Proof idea: The coefficient of the $$x^{n-i}y^i$$ term comes from the number ways that it is possible to choose the first term $$n-i$$ time and the second term $$i$$ times while doing the expansion. We have $$n$$ terms to work with, and must select $$i$$ of them to multiply the $$y$$. There are $$\binom{n}{i}$$ ways to do this.

• Corollary: For a non-negative integer $$n$$, $\sum_{i=0}^{n} \binom{n}{i}=2^n \,.$

Proof: Apply the binomial theorem with $$x=y=1$$.

• Another way to look at that corollary:
• The left side of the equation is the number of bit strings of length $$n$$ with 0 ones, plus bit strings with 1 one, with 2 ones, …, $$n$$ ones.
• The right side is the number of bit strings of length $$n$$.
• Those count the same thing, so they must be equal.

# Pascal's Identity and Triangle

• Pascal's Identity: Theorem: For a positive integers $$n$$ and $$k$$ with $$k\le n$$, $\binom{n+1}{k} = \binom{n}{k-1}+\binom{n}{k}\,.$

Proof: The left side of this equation is the number of ways to choose $$k$$ items from $$n+1$$.

If we are choosing $$k$$ items, we can break our choices into two categories. First, we can include the first item in our choice. Then we must select another $$k-1$$ items from the remaining $$n$$, in one of $$\binom{n}{k-1}$$ ways.
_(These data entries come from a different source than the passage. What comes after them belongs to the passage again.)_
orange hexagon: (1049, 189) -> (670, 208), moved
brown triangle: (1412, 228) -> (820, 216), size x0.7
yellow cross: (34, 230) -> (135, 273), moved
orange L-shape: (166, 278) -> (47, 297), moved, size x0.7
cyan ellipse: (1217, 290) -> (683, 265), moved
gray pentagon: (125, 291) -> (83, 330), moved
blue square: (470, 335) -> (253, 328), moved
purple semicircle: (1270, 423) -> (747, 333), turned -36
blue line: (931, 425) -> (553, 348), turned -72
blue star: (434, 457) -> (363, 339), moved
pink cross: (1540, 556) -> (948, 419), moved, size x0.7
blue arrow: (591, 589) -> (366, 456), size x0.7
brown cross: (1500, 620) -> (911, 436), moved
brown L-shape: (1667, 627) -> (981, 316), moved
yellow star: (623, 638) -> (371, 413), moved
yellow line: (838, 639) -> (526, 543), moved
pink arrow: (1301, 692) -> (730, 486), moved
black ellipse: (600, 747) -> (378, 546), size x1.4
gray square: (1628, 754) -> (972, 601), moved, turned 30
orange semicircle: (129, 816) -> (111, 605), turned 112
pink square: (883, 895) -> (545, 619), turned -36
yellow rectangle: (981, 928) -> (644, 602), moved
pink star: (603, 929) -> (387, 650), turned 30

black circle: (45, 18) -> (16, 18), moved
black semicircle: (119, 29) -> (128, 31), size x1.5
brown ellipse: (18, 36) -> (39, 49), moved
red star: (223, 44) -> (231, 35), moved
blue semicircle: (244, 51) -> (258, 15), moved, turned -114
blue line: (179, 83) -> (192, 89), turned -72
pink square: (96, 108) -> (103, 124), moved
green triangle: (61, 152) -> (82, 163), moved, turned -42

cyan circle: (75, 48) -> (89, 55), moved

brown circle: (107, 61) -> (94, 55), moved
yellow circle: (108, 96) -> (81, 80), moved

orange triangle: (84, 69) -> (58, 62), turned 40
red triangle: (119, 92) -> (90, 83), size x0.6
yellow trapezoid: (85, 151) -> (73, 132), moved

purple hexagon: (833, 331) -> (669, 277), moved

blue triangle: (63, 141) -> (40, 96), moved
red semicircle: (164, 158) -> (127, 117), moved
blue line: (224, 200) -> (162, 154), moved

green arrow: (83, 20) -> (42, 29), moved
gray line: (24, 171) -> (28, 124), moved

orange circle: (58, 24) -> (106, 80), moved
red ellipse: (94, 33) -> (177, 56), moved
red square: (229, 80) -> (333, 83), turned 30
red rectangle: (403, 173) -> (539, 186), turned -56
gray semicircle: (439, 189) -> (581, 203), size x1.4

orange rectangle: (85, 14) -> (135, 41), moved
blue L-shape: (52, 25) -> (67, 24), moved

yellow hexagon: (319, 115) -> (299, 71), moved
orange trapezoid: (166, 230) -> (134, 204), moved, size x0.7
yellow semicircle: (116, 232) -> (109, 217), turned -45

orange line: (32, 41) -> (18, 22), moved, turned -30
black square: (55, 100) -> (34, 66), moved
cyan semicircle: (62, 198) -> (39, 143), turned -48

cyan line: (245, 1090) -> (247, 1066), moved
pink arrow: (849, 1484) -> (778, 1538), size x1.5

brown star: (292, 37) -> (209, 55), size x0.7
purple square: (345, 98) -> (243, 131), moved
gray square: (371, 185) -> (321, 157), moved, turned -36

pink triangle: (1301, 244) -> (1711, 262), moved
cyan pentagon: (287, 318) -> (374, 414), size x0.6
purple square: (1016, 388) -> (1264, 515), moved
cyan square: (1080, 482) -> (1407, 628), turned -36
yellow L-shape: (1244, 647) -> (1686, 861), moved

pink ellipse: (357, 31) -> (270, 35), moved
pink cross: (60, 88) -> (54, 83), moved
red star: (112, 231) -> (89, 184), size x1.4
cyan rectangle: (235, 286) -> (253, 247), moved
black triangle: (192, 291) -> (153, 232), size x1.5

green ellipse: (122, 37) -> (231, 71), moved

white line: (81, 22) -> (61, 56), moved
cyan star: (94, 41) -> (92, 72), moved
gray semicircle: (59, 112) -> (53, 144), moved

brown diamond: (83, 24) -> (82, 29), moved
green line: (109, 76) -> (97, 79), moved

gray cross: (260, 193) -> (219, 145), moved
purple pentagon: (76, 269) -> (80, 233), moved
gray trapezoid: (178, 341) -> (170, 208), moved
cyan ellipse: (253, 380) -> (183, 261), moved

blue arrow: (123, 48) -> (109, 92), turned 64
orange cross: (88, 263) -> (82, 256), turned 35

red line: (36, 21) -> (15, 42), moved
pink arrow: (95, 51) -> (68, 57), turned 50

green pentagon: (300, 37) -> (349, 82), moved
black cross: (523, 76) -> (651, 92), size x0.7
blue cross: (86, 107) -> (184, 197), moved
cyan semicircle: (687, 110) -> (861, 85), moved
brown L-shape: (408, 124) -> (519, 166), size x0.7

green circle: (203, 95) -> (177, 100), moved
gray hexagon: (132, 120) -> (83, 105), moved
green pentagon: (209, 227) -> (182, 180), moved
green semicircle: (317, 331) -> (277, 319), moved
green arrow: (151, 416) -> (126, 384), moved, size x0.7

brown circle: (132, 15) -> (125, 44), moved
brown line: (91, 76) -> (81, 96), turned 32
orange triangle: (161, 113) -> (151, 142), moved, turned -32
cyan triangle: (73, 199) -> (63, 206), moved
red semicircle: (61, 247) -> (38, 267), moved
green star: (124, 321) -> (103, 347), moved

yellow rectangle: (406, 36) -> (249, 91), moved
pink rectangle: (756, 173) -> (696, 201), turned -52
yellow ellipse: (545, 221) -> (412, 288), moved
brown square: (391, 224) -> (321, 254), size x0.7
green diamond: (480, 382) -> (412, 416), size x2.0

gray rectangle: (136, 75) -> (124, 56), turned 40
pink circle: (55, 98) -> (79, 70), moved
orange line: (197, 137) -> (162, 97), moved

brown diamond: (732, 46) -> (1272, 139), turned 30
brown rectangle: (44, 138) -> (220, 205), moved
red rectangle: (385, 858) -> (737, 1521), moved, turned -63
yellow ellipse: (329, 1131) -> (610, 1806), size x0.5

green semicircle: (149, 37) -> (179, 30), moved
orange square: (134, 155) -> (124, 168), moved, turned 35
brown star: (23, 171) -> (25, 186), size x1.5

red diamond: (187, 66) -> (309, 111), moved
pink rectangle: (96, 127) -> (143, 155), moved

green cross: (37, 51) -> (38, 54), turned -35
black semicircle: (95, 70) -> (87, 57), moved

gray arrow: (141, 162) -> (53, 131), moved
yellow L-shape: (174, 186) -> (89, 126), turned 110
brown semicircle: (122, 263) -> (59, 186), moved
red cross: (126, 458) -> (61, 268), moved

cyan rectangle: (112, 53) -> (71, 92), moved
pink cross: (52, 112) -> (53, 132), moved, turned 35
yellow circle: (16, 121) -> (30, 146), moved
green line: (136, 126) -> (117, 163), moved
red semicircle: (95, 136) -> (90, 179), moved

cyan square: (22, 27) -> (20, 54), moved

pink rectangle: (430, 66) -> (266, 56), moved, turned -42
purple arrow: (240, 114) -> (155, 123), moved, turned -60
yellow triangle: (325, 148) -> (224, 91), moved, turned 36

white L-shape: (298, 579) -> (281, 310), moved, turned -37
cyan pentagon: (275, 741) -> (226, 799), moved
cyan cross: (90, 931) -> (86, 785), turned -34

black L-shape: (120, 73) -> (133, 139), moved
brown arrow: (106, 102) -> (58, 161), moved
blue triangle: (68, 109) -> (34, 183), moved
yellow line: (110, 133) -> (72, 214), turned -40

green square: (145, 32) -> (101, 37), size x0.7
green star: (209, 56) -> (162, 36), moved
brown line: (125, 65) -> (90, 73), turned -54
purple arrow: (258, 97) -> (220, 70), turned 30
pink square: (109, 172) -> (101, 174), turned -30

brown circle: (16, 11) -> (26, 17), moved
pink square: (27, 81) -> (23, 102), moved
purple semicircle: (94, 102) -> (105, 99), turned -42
Second, we do not include the first item. Then we select $$k$$ items from the remaining $$n$$, in one of $$\binom{n}{k}$$ ways.

These cover all possibilities of choosing $$k$$ from $$n+1$$. Thus the two sides are equal.

• The binomial theorem and Pascal's identity proofs are examples of combinatorial proofs.
• To prove two values are equal, we show that they are two different ways to look at counting the same thing.
• Another proof technique, particularly useful when you have values you find a way to view as combinatorial results.
• Like any other counting: you have to be sure you're actually counting the same thing twice, not two slightly different things.
• If we draw a triangle, formed by adding the two values above to get the next row, we get:
• By Pascal's Identity, the value in row $$n$$ at $$r$$ from the left is $$\binom{n}{r}$$.
• Row $$n$$ is the coefficients of the expansion of $$(x+y)^n$$.